Hellenic Bank, Cyprus` second largest lender posted profit after tax amounting to €21 million in the first half of 2021, while announcing it is pushing for the first significant NPL portfolio transaction called "Starlight", in a bid to achieve its medium-term objective of slicing NPL rate to single digits.

Furthermore, the bank’s new CEO Oliver Gatzke said the bank is currently exploring to introduce a liquidity charge to high retail deposits over €100,000 in a bid to offset liquidity charges imposed by the European Central Bank’s negative interest policy, as well as exploring way to contain its cost base including through reduction in personnel.

The bank said its non-performing loans amounted to €1.47 billion in the end of the fist half of 2021 corresponding to 15.1% of total loans (excluding the loans guaranteed by the Asset Protection Sheme) while coverage ratio amounted to 46.5%

The bank maintained capital ratios above the EU average with Core Tier 1 capital at 19.68% and Total Capital ratio of 22.2%.

New lending in the fist half of 2021 amounted to €388 million, of which €222 originated in the second quarter of this ear.
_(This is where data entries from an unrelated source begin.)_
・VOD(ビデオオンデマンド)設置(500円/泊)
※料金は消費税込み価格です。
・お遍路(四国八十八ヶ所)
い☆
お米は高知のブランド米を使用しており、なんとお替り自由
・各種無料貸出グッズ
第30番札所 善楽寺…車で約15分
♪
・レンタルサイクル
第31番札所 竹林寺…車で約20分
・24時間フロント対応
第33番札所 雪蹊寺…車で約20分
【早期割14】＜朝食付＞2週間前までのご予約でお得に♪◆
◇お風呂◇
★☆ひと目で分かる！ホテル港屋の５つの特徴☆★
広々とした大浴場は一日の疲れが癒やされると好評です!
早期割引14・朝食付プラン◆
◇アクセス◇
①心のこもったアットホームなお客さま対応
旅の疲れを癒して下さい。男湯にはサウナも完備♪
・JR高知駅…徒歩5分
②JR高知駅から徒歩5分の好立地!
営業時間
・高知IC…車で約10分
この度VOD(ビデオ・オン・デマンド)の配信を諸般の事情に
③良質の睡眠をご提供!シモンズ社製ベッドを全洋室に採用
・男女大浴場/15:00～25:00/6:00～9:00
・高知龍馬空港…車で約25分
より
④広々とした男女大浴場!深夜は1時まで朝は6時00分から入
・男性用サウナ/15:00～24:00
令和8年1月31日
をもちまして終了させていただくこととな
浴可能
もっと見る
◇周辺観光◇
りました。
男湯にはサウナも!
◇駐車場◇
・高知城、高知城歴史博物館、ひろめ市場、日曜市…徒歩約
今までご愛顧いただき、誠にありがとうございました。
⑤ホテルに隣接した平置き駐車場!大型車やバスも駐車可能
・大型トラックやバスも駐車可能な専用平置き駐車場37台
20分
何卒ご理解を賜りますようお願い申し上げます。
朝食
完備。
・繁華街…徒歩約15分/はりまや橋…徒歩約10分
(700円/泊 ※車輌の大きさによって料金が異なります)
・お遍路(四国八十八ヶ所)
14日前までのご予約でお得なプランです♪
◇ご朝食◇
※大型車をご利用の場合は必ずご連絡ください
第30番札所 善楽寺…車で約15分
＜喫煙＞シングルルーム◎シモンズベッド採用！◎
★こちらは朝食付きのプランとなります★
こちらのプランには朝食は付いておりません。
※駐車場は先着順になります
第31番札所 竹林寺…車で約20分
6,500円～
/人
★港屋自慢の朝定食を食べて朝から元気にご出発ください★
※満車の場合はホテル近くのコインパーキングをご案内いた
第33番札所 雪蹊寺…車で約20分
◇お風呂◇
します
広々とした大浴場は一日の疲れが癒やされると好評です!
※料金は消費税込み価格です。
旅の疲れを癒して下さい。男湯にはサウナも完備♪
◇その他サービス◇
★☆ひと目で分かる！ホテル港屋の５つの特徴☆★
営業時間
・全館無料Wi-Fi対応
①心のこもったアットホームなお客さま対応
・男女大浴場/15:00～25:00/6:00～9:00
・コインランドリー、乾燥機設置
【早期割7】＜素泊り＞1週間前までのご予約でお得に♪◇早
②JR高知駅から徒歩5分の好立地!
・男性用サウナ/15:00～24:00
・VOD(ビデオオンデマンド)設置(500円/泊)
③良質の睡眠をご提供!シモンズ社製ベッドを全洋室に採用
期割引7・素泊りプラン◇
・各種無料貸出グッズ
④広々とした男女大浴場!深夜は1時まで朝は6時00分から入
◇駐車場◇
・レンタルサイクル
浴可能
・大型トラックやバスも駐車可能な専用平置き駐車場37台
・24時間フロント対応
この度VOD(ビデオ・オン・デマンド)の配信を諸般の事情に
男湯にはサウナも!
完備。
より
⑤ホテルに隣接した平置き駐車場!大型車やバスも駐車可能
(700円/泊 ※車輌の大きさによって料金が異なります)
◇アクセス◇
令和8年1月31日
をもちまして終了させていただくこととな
Moreover, the bank said 95% of the loans that exited a loan payment holiday in the end of 2020 are performing.
 
Furthermore, the bank said it is pursuing an NPL sale amounting to €0.7 billion expected to be signed in the end of 2021, with Gatzke stressing that the transaction would assist the bank to achieve its medium term target of reducing NPL rate to single digits.
 
Moreover, the bank’s Chief Economic Officer Antonis Rouvas said that it is not enough to reduce NPLs organically (via restructurings, debt to asset swaps and write offs) but a transaction is necessary.
 
Furthermore, the bank’s new CEO said that the bank is exploring introducing a liquidity charge to high retail deposits over €100,00 as part of managing costs due to negative interest rates imposed by the ECB.
 
Recalling that the bank has introduced negative interest rates on corporate clients in 2020, Gatzke said we are currently considering to introduce liquidity charges to household clients but there is no decision yet.”
 
Responding to questions, he said clarified that liquidity charges will be imposed to retail deposits over €100,000 which correspond to 2% of the bank’s deposit base.
 
As part of negative interest policy introduced by the ECB banks pay to deposit their liquidity to the Eurosystem’s Central Banks a measures launched to stimulate lending to the real economy.
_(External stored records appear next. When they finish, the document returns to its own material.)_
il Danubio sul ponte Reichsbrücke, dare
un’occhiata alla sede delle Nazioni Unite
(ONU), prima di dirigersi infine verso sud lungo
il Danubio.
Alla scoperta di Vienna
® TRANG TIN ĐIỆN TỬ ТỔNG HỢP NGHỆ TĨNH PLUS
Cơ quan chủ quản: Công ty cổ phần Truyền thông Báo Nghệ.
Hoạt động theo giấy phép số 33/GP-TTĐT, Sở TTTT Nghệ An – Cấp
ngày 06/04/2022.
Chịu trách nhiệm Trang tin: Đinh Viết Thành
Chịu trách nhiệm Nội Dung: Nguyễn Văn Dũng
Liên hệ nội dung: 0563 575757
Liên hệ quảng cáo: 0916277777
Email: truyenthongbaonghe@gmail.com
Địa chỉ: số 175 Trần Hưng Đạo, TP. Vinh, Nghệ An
“We need to manage our very strong liquidity in a way that we are not facing profitability issues because of very high negative interest rates,” Gatzke, who took the helm of the bank recently, said.
 
Moreover he said that as an alternative, the customers could explore other options for their deposits, such as investment products or insurance-link investment products to be offered by the bank.

Furthermore, replying to a question on what is the bank considering to do to lower its high cost to income ratio, which in the first half amounted to 71.5%, the German banker said “we have to look at the cost situation.”

“We do have to be active in cost management, including personnel,” he said, noting that a discussion will take place with all stake holders including trade unions.

Of the bank’s total cost in the first half of 2021 amounting to €131 million over 50% were in staff costs, the bank said in its financial results.